Читаем История русской литературы XX века. Том I. 1890-е годы – 1953 год. В авторской редакции полностью

В декабре 1906 года, в самый разгар подготовки к выборам во Вторую Государственную думу, В.И. Ленин писал: «Обыватель запуган. На него удручающе повлияли военно-полевые суды. Он находится под впечатлением правительственного хвастовства, что Дума будет послушной. Он поддается настроению и готов простить все ошибки кадетам, готов выбросить за борт все то, чему научила его первая Дума, и голосовать за кадета, лишь бы не прошел черносотенец.

Со стороны обывателя такое поведение понятно. Обыватель никогда не руководится твердым миросозерцанием, принципами цельной партийной тактики. Он всегда плывет по течению, слепо отдаваясь настроению. Он не может рассуждать иначе, как противопоставляя черной сотне самую скромную из оппозиционных партий. Он не в состоянии самостоятельно обдумать опыт первой Думы» (Полн. собр. соч. Т. 14. С. 202).

--------------------

Продолжите изучаемый текст о настроениях обывателя перед выборами во Вторую Государственную думу. Начните сразу после его последнего предложения.

--------------------

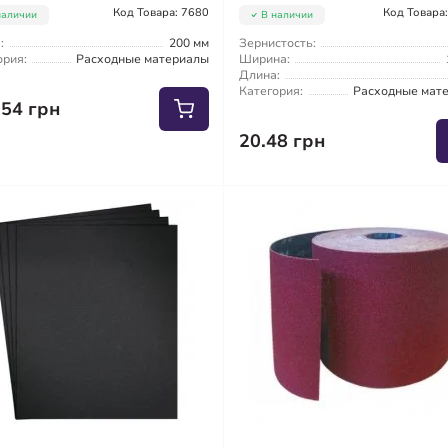
Код Товара: 7680
Код Товара
наличии
В наличии
:
200 мм
Зернистость:
ория:
Расходные материалы
Ширина:
Длина:
Категория:
Расходные мат
.54 грн
20.48 грн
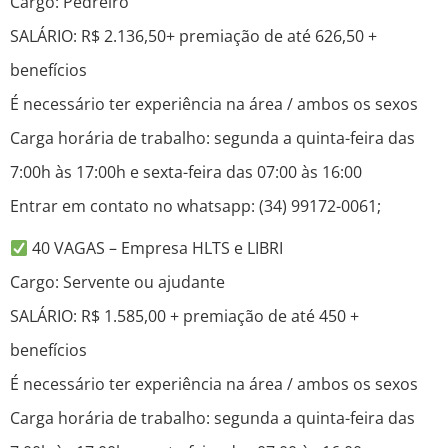
Cargo: Pedreiro
SALÁRIO: R$ 2.136,50+ premiação de até 626,50 +
benefícios
É necessário ter experiência na área / ambos os sexos
Carga horária de trabalho: segunda a quinta-feira das
7:00h às 17:00h e sexta-feira das 07:00 às 16:00
Entrar em contato no whatsapp: (34) 99172-0061;
40 VAGAS – Empresa HLTS e LIBRI
Cargo: Servente ou ajudante
SALÁRIO: R$ 1.585,00 + premiação de até 450 +
benefícios
É necessário ter experiência na área / ambos os sexos
Carga horária de trabalho: segunda a quinta-feira das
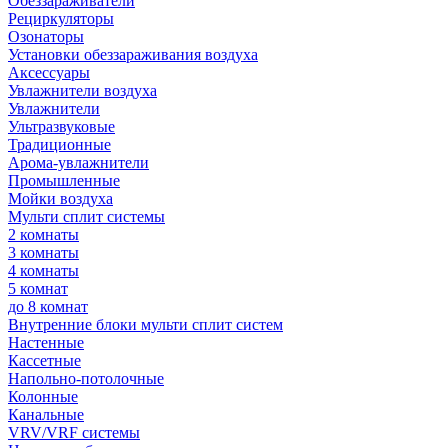
Обеззараживатели
Рециркуляторы
Озонаторы
Установки обеззараживания воздуха
Аксессуары
Увлажнители воздуха
Увлажнители
Ультразвуковые
Традиционные
Арома-увлажнители
Промышленные
Мойки воздуха
Мульти сплит системы
2 комнаты
3 комнаты
4 комнаты
5 комнат
до 8 комнат
Внутренние блоки мульти сплит систем
Настенные
Кассетные
Напольно-потолочные
Колонные
Канальные
VRV/VRF системы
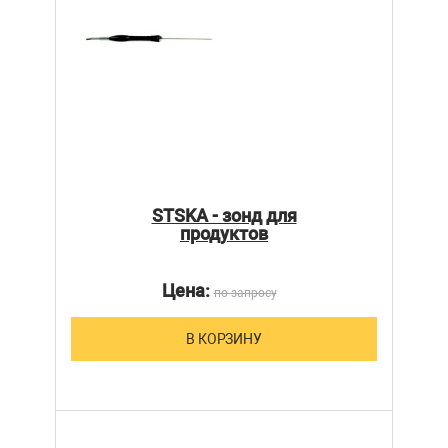
STSKA - зонд для
продуктов
Цена:
по запросу
В КОРЗИНУ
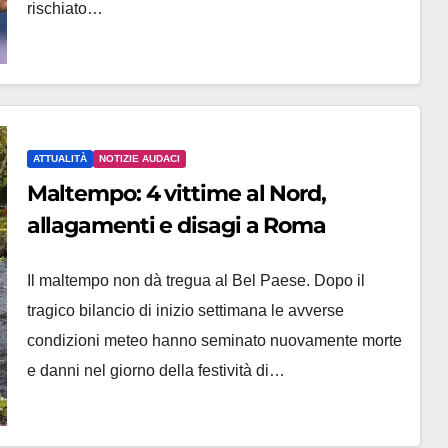
rischiato…
ATTUALITÀ
NOTIZIE AUDACI
Maltempo: 4 vittime al Nord,
allagamenti e disagi a Roma
Il maltempo non dà tregua al Bel Paese. Dopo il
tragico bilancio di inizio settimana le avverse
condizioni meteo hanno seminato nuovamente morte
e danni nel giorno della festività di…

--------------------

**ОТВЕТ НА ЗАДАНИЕ**
Алексей Толстой вместе со многими своими друзьями и единомышленниками как раз и переживал период «обывательской растерянности и безыдейности» (В.И. Ленин), столь характерной для его круга – выходцев из дворянской интеллигенции. Он мог одно время примыкать к социал-демократам и даже выступать с точки зрения «ортодоксального марксизма», но всё это оказывалось внешним увлечением, хотя и делалось и говорилось вполне искренно и убеждённо.

«Устал обыватель. Размяк и раскис российский интеллигент…» Эти ленинские слова пока что имеют прямое отношение к герою нашего повествования. А ведь только полтора года назад всё казалось иным – казалось, что вся нация в едином порыве готова смести проклятое самодержавие, на всех перекрёстках повторялись такие близкие сердцу и разуму слова и лозунги о демократии, о свободе, о равенстве.

Испытывая тягостное чувство неопределённости, Алексей Толстой хочет сиюминутного забвения, тянется к чему-то несбыточному, фантастическому. Помимо «анархии ощущений и страстей», он испытывает мистические переживания, правда далекие от религиозных, но в чем-то весьма родственные тем, какие испытывают при спиритических действах: вроде всё происходящее и реально, и можно потрогать руками, а в то же время уносит в какой-то совсем иной мир, где всё зыбко и неопределённо. На Алексея Толстого в это время сильное влияние оказал дальний родственник, скромный чиновник Министерства путей сообщения Константин Петрович Фан-дер-Флит.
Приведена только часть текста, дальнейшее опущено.